Is there an example of a data iterator which does a lot of multithreaded preprocessing and builds a queue for each GPU?
If you’re using Gluon API you can set
num_workers on the
DataLoader to use multi-processing with any type of
Dataset. You typically want to set this to the number of CPUs available for optimal performance which you can find with
multiprocessing.cpu_count(). All data loading and preprocessing (e.g. data augmentation) will be performed in parallel across different processes, and automatically added to a queue to be sent to the GPUs. Check out the tutorial here for example of this.

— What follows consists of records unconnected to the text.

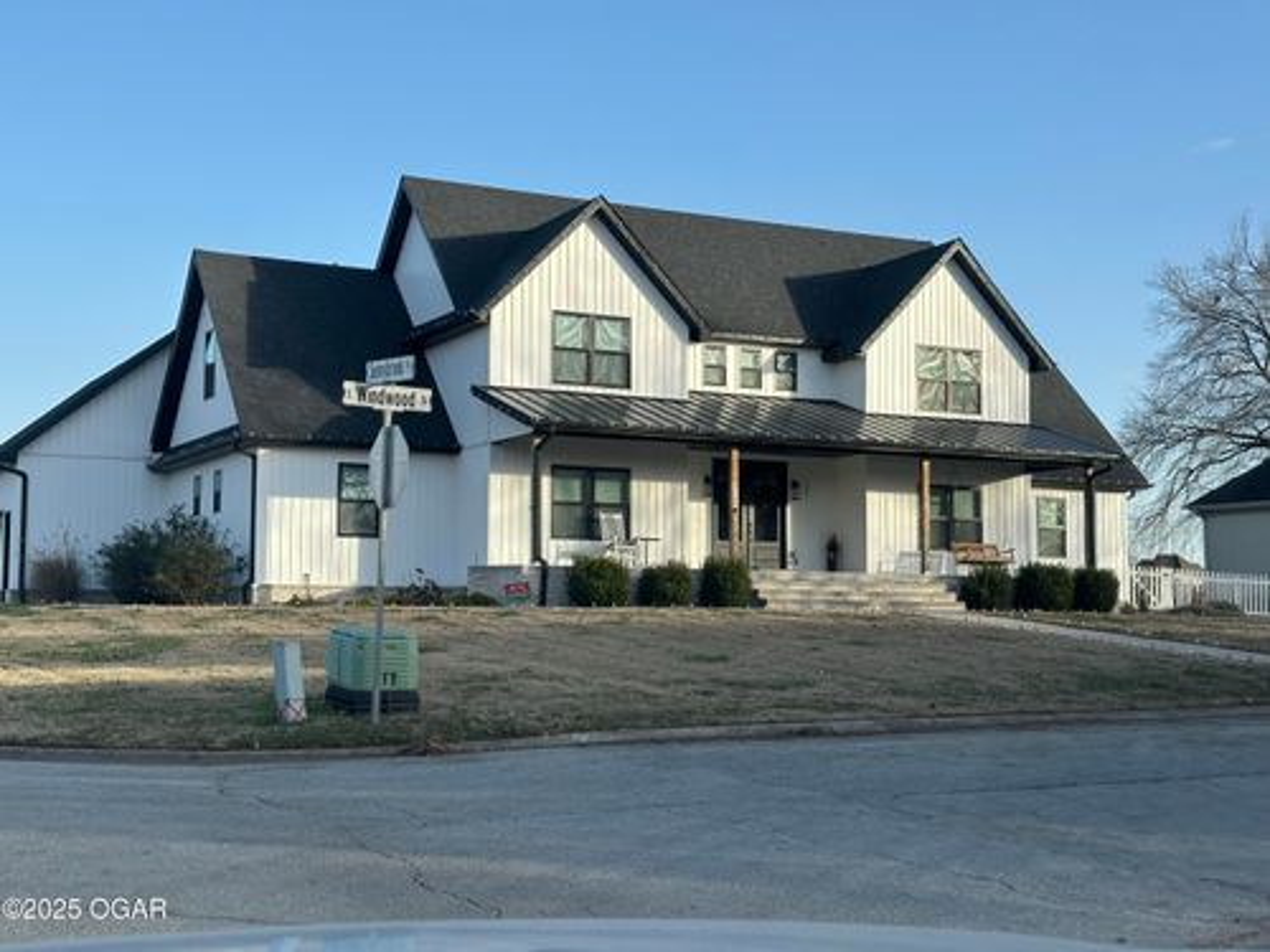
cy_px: 476
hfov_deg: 39.7
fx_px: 1761
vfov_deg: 30.3
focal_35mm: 48
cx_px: 635
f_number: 1.78
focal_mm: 6.86
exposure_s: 1/1085
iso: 64
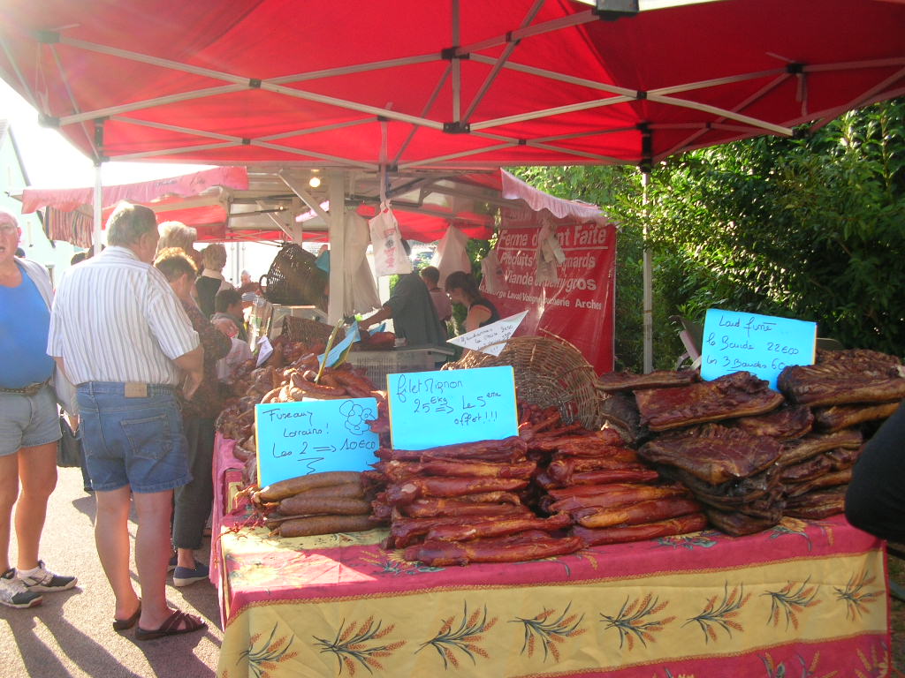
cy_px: 339
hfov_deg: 52.6
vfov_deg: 40.7
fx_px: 915
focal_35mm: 35
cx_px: 452
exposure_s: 1/90.1
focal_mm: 5.8
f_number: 2.8
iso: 50
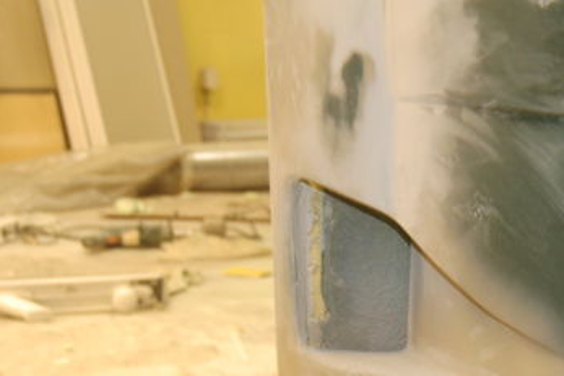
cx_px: 385
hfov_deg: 19.4
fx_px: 1644
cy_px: 345
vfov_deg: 12.9
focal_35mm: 105
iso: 400
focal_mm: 38
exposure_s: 1/5
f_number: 4.8
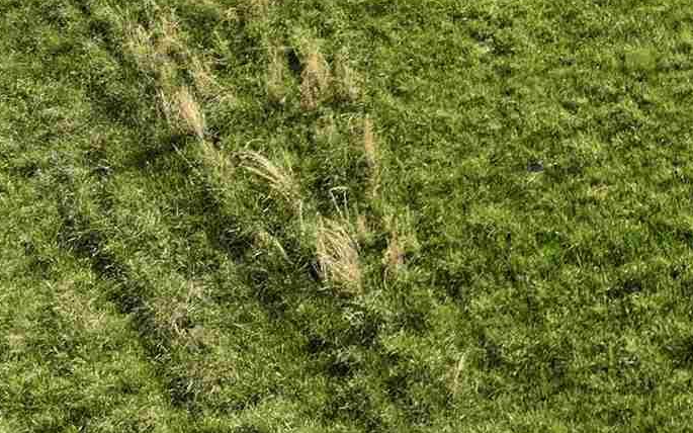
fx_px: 2153
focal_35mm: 114
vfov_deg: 10.9
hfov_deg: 16.6
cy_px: -288
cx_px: 1045
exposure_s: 1/2500
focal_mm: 12.29
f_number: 2.8
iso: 190
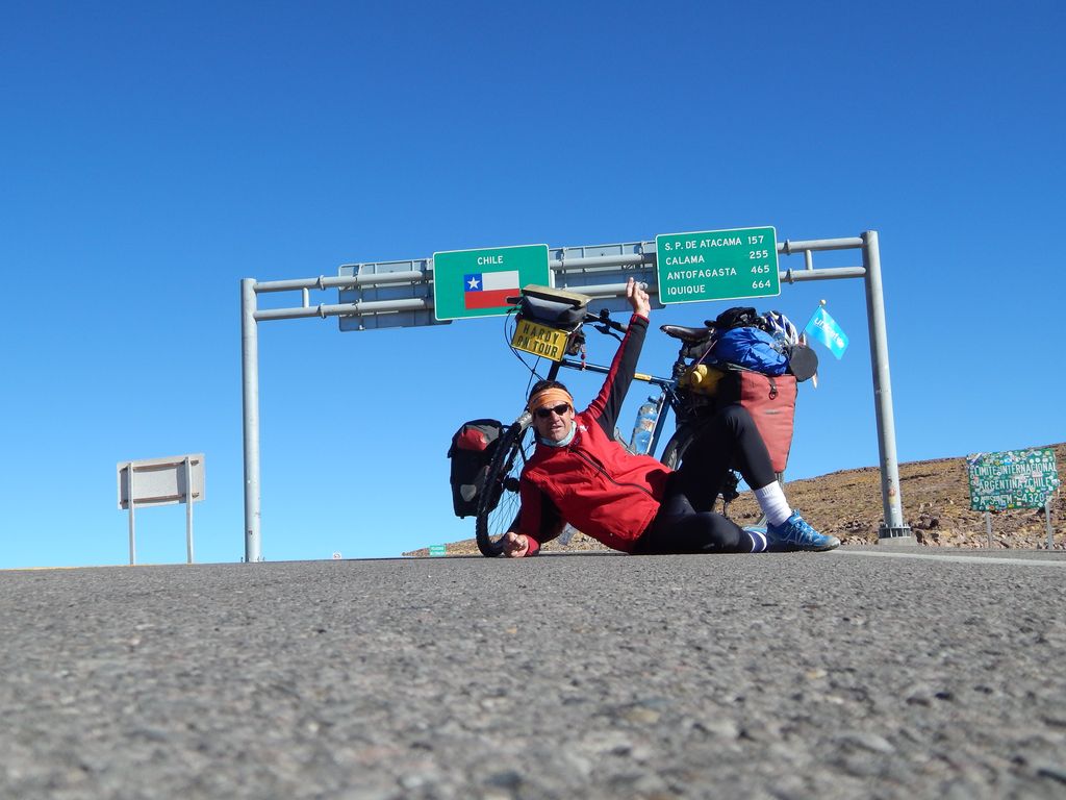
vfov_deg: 33.6
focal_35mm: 43
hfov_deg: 43.9
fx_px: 1324
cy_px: 400
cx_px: 533
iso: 125
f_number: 3.6
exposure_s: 1/1250
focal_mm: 7.7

With Module API, you can perform multi-threading (different from multi-processing) for the data loading and augmentation using the
preprocess_threads argument of
Yeah, that leads to my real question - how do you guarantee each batch is only sent once? What if two threads/processes call next at the same time? There’s no lock on the actual index update. My current solution is:
with self.rlock: self.index += 1
multiprocessing.value works as well
@thomelane Just wanted to follow up on this
I’m not exactly sure what code you’re looking at. In the DataLoader in Gluon, the main process creates a batch of indices that is then passed to each worker process. A worker process fetches a batch of indices and constructs the batch of adata by reading the data at the indices in the batch of indices. This is the code if you’re interested: https://github.com/apache/incubator-mxnet/blob/master/python/mxnet/gluon/data/dataloader.py#L215
Is this possible with native MXNet? Or just gluon?
Hi @dmadeka, you can use data iterators like
mxnet.io.ImageRecordIter that run on the engine (if that’s what you mean by native), but Gluon
DataLoader paradigm is more flexible and easier to work with.